Didattica in presenza mista? «No grazie, è inefficace»: il metodo “Volterra-Elia”

Torna a suonare la campanella. La presenza mista per ogni aula (50% di studenti in presenza e altrettanti collegati da casa) non piace alla dirigente scolastica

Studenti all'uscita dal "Volterra"

Nuovo primo giorno di scuola per gli studenti delle superiori e la campanella torna a suonare anche al “Volterra-Elia" (GUARDA IL VIDEO). Classi dimezzate? No. La soluzione di metà aula occupata da studenti in carne e ossa e l’altra in collegamento da casa non piace alla dirigente Maria Rita Fiordelmondo: «Questa modalità non è mai stata ritenuta efficace dal consiglio di Istituto» spiega la preside. Nessuna separazione del gruppo-classe, dunque. Alla scuola di Torrette si è scelto di procedere con la metà delle aule occupate al 100% ma a settimane alterne. Una rotazione. «La sicurezza era già stata garantita a settembre- spiega la Fiordelmondo- in estate, come gli altri istituti, avevamo adeguato le aule alle misure di legge e le abbiamo attrezzate con banchi singoli. In alcuni casi la Provincia ha adeguato gli spazi ricavando aule più grandi grazie a interventi di micro-ristrutturazione». In questo modo, spiega la dirigente, si potranno effettuare verifiche scritte per tutti gli alunni, ma anche programmare il lavoro a distanza che ogni classe farà la settimana successiva da casa. «La didattica in presenza mista richiederebbe strumenti come telecamere direzionali e comunque parliamo di un metodo di lavoro dove, contemporaneamente, il docente parla a uno schermo e a metà classe in presenza. Non è un metodo efficiente». Cosa serve adesso? «Che l’Asur rispetti i protocolli di tracciamento- dice la preside- le scuole hanno indicato dei referenti Covid al loro interno, ma aspettiamo ancora dei referenti dell’Asur e dell’Ufficio Scolastico Regionale. Faccio un esempio, abbiamo avuto notizia di singoli studenti che a ottobre e novembre hanno contratto il virus e abbiamo proceduto al tracciamento.

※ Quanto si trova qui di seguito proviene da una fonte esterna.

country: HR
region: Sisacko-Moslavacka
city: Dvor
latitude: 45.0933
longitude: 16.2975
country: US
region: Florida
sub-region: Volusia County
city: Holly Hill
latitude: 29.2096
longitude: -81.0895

Siamo stati contattati per telefono, poi abbiamo cercato di avere informazioni più specifiche dall’Asur ma non ci sono state persone disponibili a supportare le famiglie in questo percorso. I genitori chiamavano noi quando era l’Asur che doveva comunicare le date per il tampone. Qui ci sono studenti di comuni diversi e mentre in alcuni casi i tamponi venivano fatti subito, altri venivano effettuati in ritardo». 

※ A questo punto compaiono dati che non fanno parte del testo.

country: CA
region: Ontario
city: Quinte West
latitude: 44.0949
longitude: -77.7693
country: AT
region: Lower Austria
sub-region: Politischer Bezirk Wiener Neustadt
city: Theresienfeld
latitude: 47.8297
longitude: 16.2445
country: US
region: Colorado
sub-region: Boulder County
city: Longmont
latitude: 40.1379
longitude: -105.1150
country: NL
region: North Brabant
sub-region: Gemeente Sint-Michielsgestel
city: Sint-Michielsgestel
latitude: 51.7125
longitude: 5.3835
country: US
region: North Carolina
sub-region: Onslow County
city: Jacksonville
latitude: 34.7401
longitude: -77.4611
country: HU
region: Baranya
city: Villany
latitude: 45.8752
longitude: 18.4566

Intanto il presidente della Regione, Francesco Acquaroli, commenta il rientro in classe: «Questa mattina il mio primo pensiero va a tutti i ragazzi delle superiori che stanno tornando a scuola, un barlume di normalità che non deve farci rilassare ma responsabilizzare ulteriormente- riporta l’agenzia Dire- Un grazie a tutti quanti si sono impegnati per migliorare e rendere sicuro questo rientro».